AI and the productivity trap
Honestly, we've all fallen for it. We're living in the age of AI, and the temptation to let it do the heavy lifting is huge. The problem is, if we don't master the basics anymore, we risk ending up with apps that look great on the surface but are riddled with hidden problems. Silent bugs, invisible technical debt... until the day everything collapses.
The Tech Lead's observation
As a team lead, I see this every day. My developers are fully embracing tools like ChatGPT or Gemini, and I can't blame them—it's so much faster. But when I do a code review, I discover a bunch of stuff that has no business being there:
- Dead code hanging around for no good reason.
- Hardcoded values everywhere that should have been variables.
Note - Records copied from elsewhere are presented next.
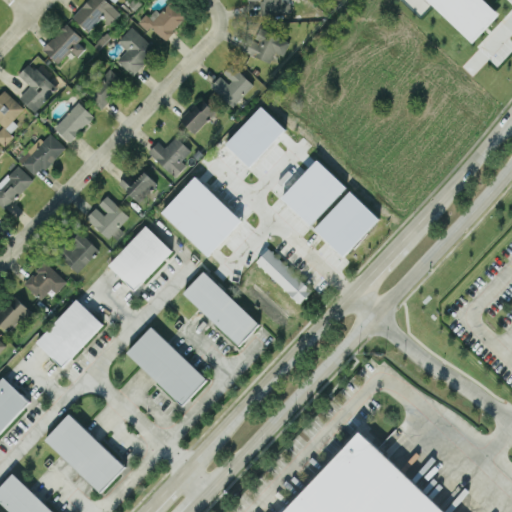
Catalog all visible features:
road: (21, 7)
road: (216, 8)
building: (94, 12)
building: (467, 15)
building: (164, 19)
road: (21, 22)
road: (495, 37)
building: (63, 43)
building: (266, 44)
building: (134, 49)
building: (232, 84)
building: (35, 86)
building: (105, 86)
building: (8, 114)
building: (197, 114)
building: (74, 120)
road: (111, 143)
building: (40, 154)
building: (170, 154)
road: (460, 174)
building: (13, 184)
building: (138, 184)
building: (109, 217)
road: (281, 225)
building: (79, 251)
building: (140, 256)
road: (376, 263)
building: (284, 274)
building: (45, 280)
road: (115, 302)
road: (361, 305)
building: (221, 307)
building: (14, 312)
road: (474, 312)
road: (140, 317)
road: (363, 329)
building: (69, 331)
road: (505, 338)
building: (2, 344)
road: (209, 349)
building: (167, 364)
road: (443, 371)
road: (92, 372)
road: (43, 380)
road: (371, 382)
road: (259, 388)
road: (210, 392)
building: (10, 401)
road: (497, 444)
building: (85, 451)
road: (128, 477)
road: (197, 480)
building: (362, 484)
road: (72, 493)
building: (20, 496)
road: (157, 498)
road: (197, 501)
- Shaky or completely outdated logic.
- Old legacy code accidentally brought back to life.
- Features that mysteriously disappear between two versions.
The pace is insane, we're churning out projects, but no one is taking the time to actually read the code the AI generated. And that's where technical debt quietly piles up.
My strategy for regaining control
I realized we had to take back the reins. Here's what's working for us:
- Backend is sacred. Backend code must be checked and re-checked—no exceptions. It's the foundation of everything.
- We do TDD by hand. We don't let the AI write our tests. We write our tests ourselves, and only then do we ask the AI to write the code. We meticulously review every unit test it proposes, because we can't blindly trust it.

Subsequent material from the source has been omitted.